Cette nouvelle réglementation apportera, selon vous, du mieux disant social. Mais est-ce sans risque ? En Espagne, après la réforme du gouvernement, Deliveroo a décidé de quitter le marché espagnol et les milliers de livreurs qui travaillaient pour la plateforme ont perdu leur boulot…
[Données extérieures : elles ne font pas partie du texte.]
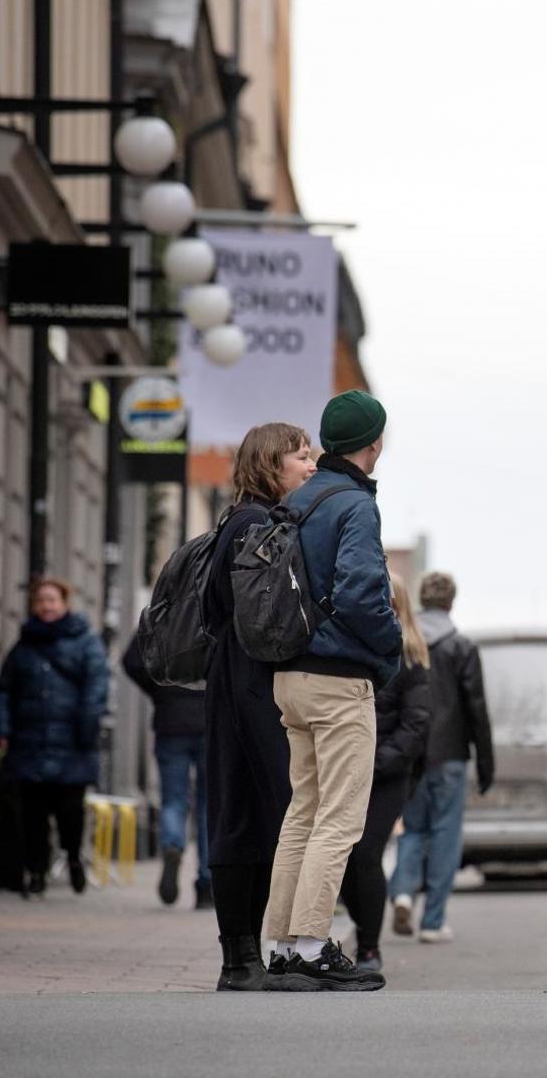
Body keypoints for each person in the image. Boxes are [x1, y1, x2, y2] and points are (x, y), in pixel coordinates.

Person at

C’est l’argument narratif des plateformes. Elles disent aussi : «Attention, vous n’aurez plus rien à manger, il n’y aura plus de livraisons». Pourtant, si les plateformes partent, le besoin des consommateurs, lui, va rester. Des entreprises, voire des coopératives qui respectent les règles du jeu pourront y répondre. Même si ce n’est pas un modèle exemplaire, les «dark stores» qui livrent les courses en quelques minutes parviennent à salarier les gens qui travaillent pour eux, certaines en font même un argument marketing. Ce n’est donc pas incompatible. Si les plateformes ne veulent pas respecter les règles, mais qu’elles partent ! Au Parlement, la droite nous a rejoints : quand vous êtes attachés à la concurrence libre et non faussée, vous ne pouvez accepter que certains payent des cotisations et que d’autres fraudent. Même un libéral ne veut pas de ça ! La question va au-delà des travailleurs des plateformes. Bien sûr, il y a urgence à les sortir de la précarité, n’oublions pas que certains sont morts en allant vite sur leurs vélos pour faire toujours plus de courses, alors que ces dernières sont de moins en moins bien rémunérées. Mais il y a un second enjeu : défendre les droits des salariés dans leur ensemble. Imaginez, si la Commission, à l’inverse, avait décidé de légaliser ces pratiques actuelles, est-ce qu’un patron de Carrefour, par exemple, se serait longtemps embêté à embaucher des salariés ? Le modèle frauduleux des plateformes, c’est un cheval de Troie pour détricoter le salariat et remettre en question de tout le pacte social.
Les plateformes ne vont-elles pas trouver un moyen de contourner la réglementation ?
Il faut toujours être sur ses gardes. En Californie, les lobbys des plateformes ont dépensé près de 200 millions de dollars [environ 176 millions d’euros, ndlr] pour peser sur un référendum local, et pousser un texte – la proposition 22 – visant à défaire une loi jugée trop protectrice pour les chauffeurs. S’ils ont été capables de mettre autant d’argent, on sait qu’ils chercheront par tous les moyens à ne pas se soumettre à la loi en Europe aussi. Mais, pour l’heure, on a gagné une sacrée étape, les plateformes ne s’y attendaient pas. Chez Uber, ils ne doivent pas bien dormir en ce moment.